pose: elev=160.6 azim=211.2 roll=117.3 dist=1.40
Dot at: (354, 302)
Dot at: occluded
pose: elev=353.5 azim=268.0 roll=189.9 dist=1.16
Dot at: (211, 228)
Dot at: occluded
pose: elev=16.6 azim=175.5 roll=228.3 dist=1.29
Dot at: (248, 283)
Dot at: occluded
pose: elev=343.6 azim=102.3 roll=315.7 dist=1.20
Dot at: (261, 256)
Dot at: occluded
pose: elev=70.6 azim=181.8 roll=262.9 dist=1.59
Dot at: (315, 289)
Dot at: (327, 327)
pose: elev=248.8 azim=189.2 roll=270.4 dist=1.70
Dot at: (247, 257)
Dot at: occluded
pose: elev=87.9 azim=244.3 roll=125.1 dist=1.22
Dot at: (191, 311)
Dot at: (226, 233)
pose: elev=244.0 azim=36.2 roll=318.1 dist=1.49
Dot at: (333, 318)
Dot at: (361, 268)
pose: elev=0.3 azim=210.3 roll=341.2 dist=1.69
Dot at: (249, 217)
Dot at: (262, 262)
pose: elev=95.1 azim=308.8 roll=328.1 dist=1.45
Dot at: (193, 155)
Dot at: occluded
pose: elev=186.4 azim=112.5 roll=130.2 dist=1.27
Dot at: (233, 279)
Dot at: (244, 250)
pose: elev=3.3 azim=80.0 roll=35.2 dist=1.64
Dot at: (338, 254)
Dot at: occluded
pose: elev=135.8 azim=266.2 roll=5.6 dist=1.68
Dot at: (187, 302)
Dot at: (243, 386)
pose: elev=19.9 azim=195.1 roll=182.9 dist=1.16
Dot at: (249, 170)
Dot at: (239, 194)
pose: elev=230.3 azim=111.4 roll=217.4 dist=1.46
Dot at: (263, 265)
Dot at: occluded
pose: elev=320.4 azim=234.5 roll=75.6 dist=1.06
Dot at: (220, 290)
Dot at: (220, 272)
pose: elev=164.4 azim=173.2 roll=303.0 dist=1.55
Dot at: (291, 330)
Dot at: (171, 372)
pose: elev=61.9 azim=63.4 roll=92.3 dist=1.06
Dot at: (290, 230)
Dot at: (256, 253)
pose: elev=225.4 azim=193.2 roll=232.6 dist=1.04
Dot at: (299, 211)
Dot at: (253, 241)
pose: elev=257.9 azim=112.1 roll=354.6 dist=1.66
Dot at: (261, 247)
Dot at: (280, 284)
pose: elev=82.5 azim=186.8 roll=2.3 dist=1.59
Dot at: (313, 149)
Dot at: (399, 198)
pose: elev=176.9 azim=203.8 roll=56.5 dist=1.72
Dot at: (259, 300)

**Short task**
Write down every line of the listing above verbatim, keeping each pose and coordinate value unchanged and in its original order.

**Exercise result**
pose: elev=160.6 azim=211.2 roll=117.3 dist=1.40
Dot at: (354, 302)
Dot at: occluded
pose: elev=353.5 azim=268.0 roll=189.9 dist=1.16
Dot at: (211, 228)
Dot at: occluded
pose: elev=16.6 azim=175.5 roll=228.3 dist=1.29
Dot at: (248, 283)
Dot at: occluded
pose: elev=343.6 azim=102.3 roll=315.7 dist=1.20
Dot at: (261, 256)
Dot at: occluded
pose: elev=70.6 azim=181.8 roll=262.9 dist=1.59
Dot at: (315, 289)
Dot at: (327, 327)
pose: elev=248.8 azim=189.2 roll=270.4 dist=1.70
Dot at: (247, 257)
Dot at: occluded
pose: elev=87.9 azim=244.3 roll=125.1 dist=1.22
Dot at: (191, 311)
Dot at: (226, 233)
pose: elev=244.0 azim=36.2 roll=318.1 dist=1.49
Dot at: (333, 318)
Dot at: (361, 268)
pose: elev=0.3 azim=210.3 roll=341.2 dist=1.69
Dot at: (249, 217)
Dot at: (262, 262)
pose: elev=95.1 azim=308.8 roll=328.1 dist=1.45
Dot at: (193, 155)
Dot at: occluded
pose: elev=186.4 azim=112.5 roll=130.2 dist=1.27
Dot at: (233, 279)
Dot at: (244, 250)
pose: elev=3.3 azim=80.0 roll=35.2 dist=1.64
Dot at: (338, 254)
Dot at: occluded
pose: elev=135.8 azim=266.2 roll=5.6 dist=1.68
Dot at: (187, 302)
Dot at: (243, 386)
pose: elev=19.9 azim=195.1 roll=182.9 dist=1.16
Dot at: (249, 170)
Dot at: (239, 194)
pose: elev=230.3 azim=111.4 roll=217.4 dist=1.46
Dot at: (263, 265)
Dot at: occluded
pose: elev=320.4 azim=234.5 roll=75.6 dist=1.06
Dot at: (220, 290)
Dot at: (220, 272)
pose: elev=164.4 azim=173.2 roll=303.0 dist=1.55
Dot at: (291, 330)
Dot at: (171, 372)
pose: elev=61.9 azim=63.4 roll=92.3 dist=1.06
Dot at: (290, 230)
Dot at: (256, 253)
pose: elev=225.4 azim=193.2 roll=232.6 dist=1.04
Dot at: (299, 211)
Dot at: (253, 241)
pose: elev=257.9 azim=112.1 roll=354.6 dist=1.66
Dot at: (261, 247)
Dot at: (280, 284)
pose: elev=82.5 azim=186.8 roll=2.3 dist=1.59
Dot at: (313, 149)
Dot at: (399, 198)
pose: elev=176.9 azim=203.8 roll=56.5 dist=1.72
Dot at: (259, 300)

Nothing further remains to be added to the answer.